She looked at me, as if suspiciously and derisively. Then, quite suddenly, she started forward and went across the terrace to the great blue-and-white checked cloth that was drying on the wall. I hesitated. She had cut off her consciousness from me. So I turned and ran away, taking the steps two at a time, to get away from her. In a moment I was between the walls, climbing upwards, hidden.
The schoolmistress had told me I should find snowdrops behind San Tommaso. If she had not asserted such confident knowledge I should have doubted her translation of perce-neige. She meant Christmas roses all the while.
However, I went looking for snowdrops. The walls broke down suddenly, and I was out in a grassy olive orchard, following a track beside pieces of fallen overgrown masonry. So I came to skirt the brink of a steep little gorge, at the bottom of which a stream was rushing down its steep slant to the lake. Here I stood to look for my snowdrops. The grassy, rocky bank went down steep from my feet. I heard water tittle-tattling away in deep shadow below. There were pale flecks in the dimness, but these, I knew, were primroses. So I scrambled down.
Looking up, out of the heavy shadow that lay in the cleft, I could see, right in the sky, grey rocks shining transcendent in the pure empyrean. 'Are they so far up?' I thought. I did not dare to say, 'Am I so far down?' But I was uneasy. Nevertheless it was a lovely place, in the cold shadow, complete; when one forgot the shining rocks far above, it was a complete, shadowless world of shadow. Primroses were everywhere in nests of pale bloom upon the dark, steep face of the cleft, and tongues of fern hanging out, and here and there under the rods and twigs of bushes were tufts of wrecked Christmas roses, nearly over, but still, in the coldest corners, the lovely buds like handfuls of snow. There had been such crowded sumptuous tufts of Christmas roses everywhere in the stream-gullies, during the shadow of winter, that these few remaining flowers were hardly noticeable.
I gathered instead the primroses, that smelled of earth and of the weather. There were no snowdrops. I had found the day before a bank of crocuses, pale, fragile, lilac-coloured flowers with dark veins, pricking up keenly like myriad little lilac-coloured flames among the grass, under the olive trees. And I wanted very much to find the snowdrops hanging in the gloom. But there were not any.
I gathered a handful of primroses, then I climbed suddenly, quickly out of the deep watercourse, anxious to get back to the sunshine before the evening fell. Up above I saw the olive trees in the sunny golden grass, and sunlit grey rocks immensely high up. I was afraid lest the evening would fall whilst I was groping about like an otter in the damp and the darkness, that the day of sunshine would be over.

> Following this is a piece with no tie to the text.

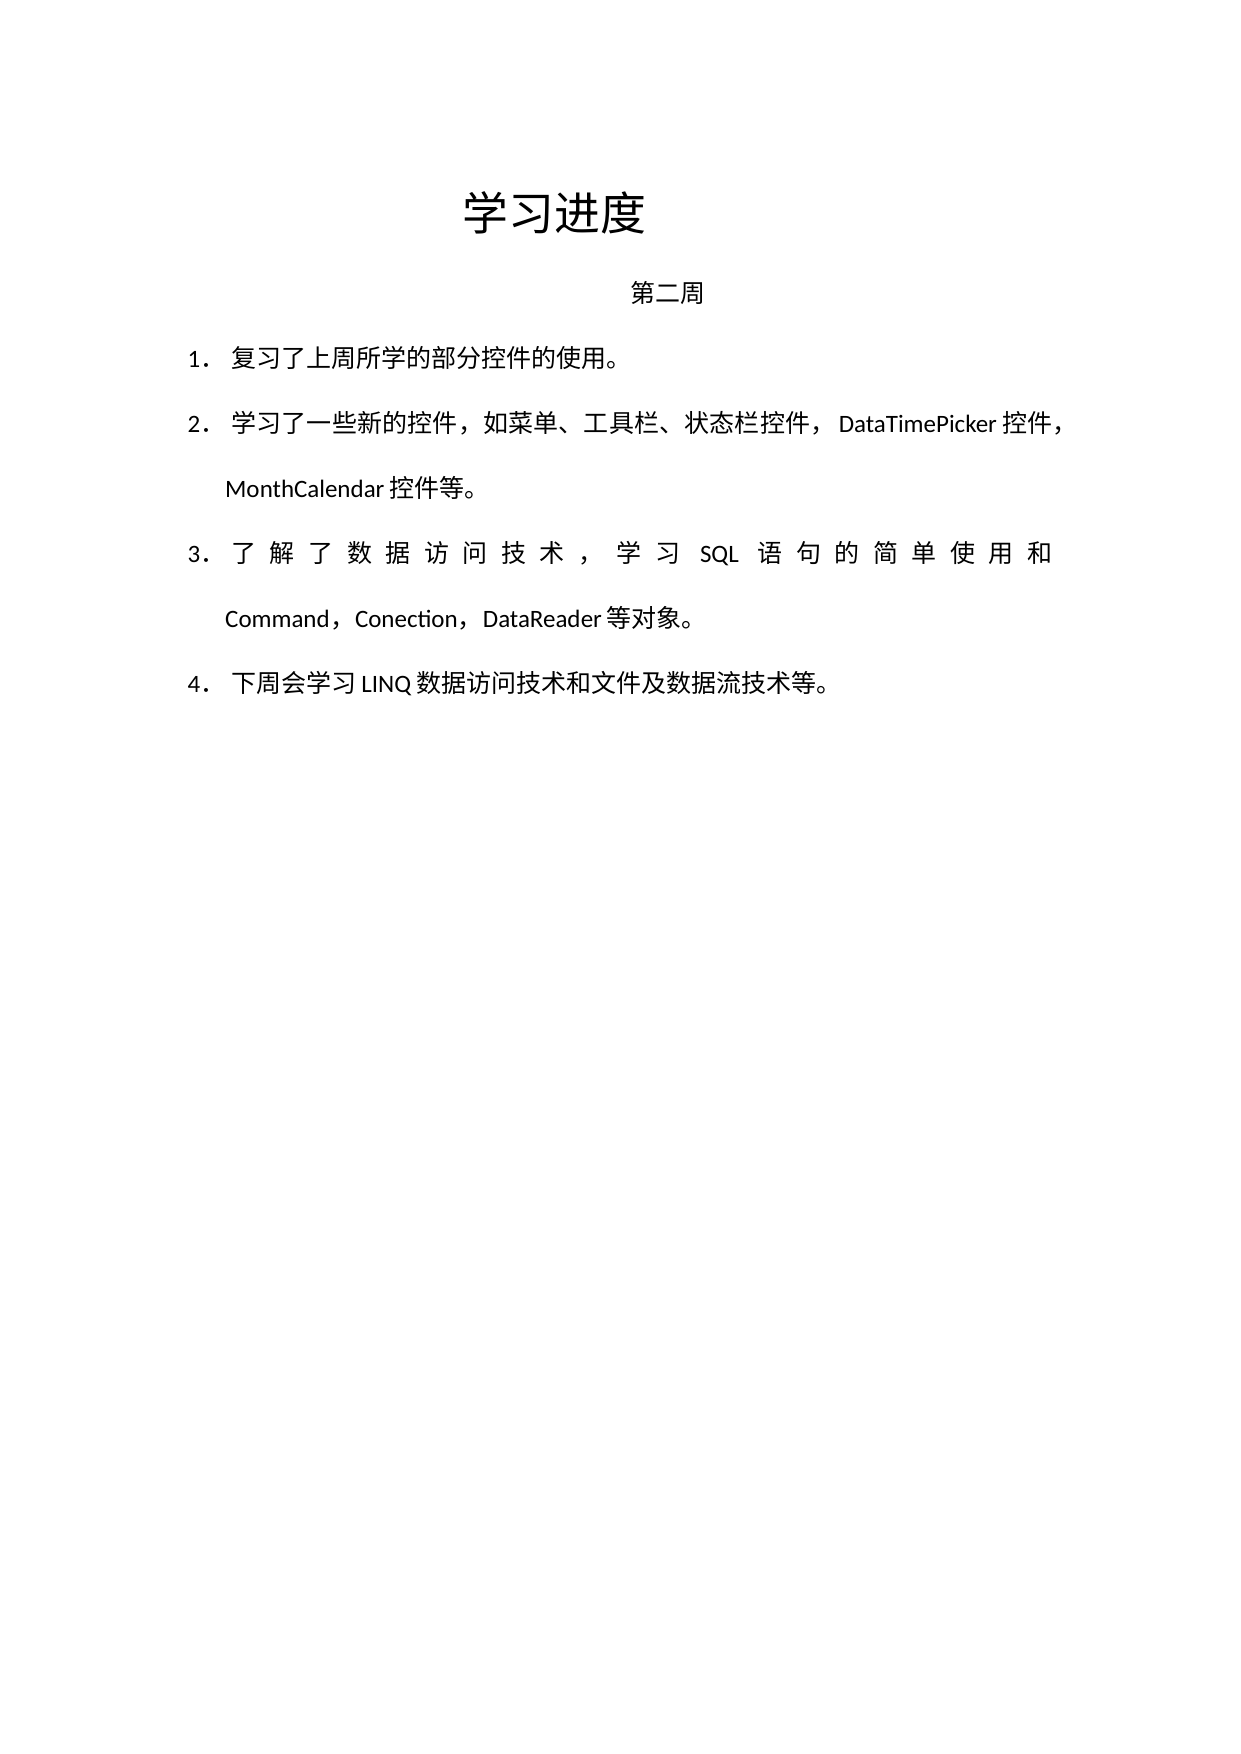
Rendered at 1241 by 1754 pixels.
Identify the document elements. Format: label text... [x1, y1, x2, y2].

Soon I was up in the sunshine again, on the turf under the olive trees, reassured. It was the upper world of glowing light, and I was safe again.
All the olives were gathered, and the mills were going night and day, making a great, acrid scent of olive oil in preparation, by the lake. The little stream rattled down. A mule driver 'Hued!' to his mules on the Strada Vecchia. High up, on the Strada Nuova, the beautiful, new, military high-road, which winds with beautiful curves up the mountain-side, crossing the same stream several times in clear-leaping bridges, travelling cut out of sheer slope high above the lake, winding beautifully and gracefully forward to the Austrian frontier, where it ends: high up on the lovely swinging road, in the strong evening sunshine, I saw a bullock wagon moving like a vision, though the clanking of the wagon and the crack of the bullock whip responded close in my ears.
Everything was clear and sun-coloured up there, clear-grey rocks partaking of the sky, tawny grass and scrub, browny-green spires of cypresses, and then the mist of grey-green olives fuming down to the lake-side. There was no shadow, only clear sun-substance built up to the sky, a bullock wagon moving slowly in the high sunlight, along the uppermost terrace of the military road. It sat in the warm stillness of the transcendent afternoon.
The four o'clock steamer was creeping down the lake from the Austrian end, creeping under the cliffs. Far away, the Verona side, beyond the Island, lay fused in dim gold. The mountain opposite was so still, that my heart seemed to fade in its beating as if it too would be still. All was perfectly still, pure substance. The little steamer on the floor of the world below, the mules down the road cast no shadow. They too were pure sun-substance travelling on the surface of the sun-made world.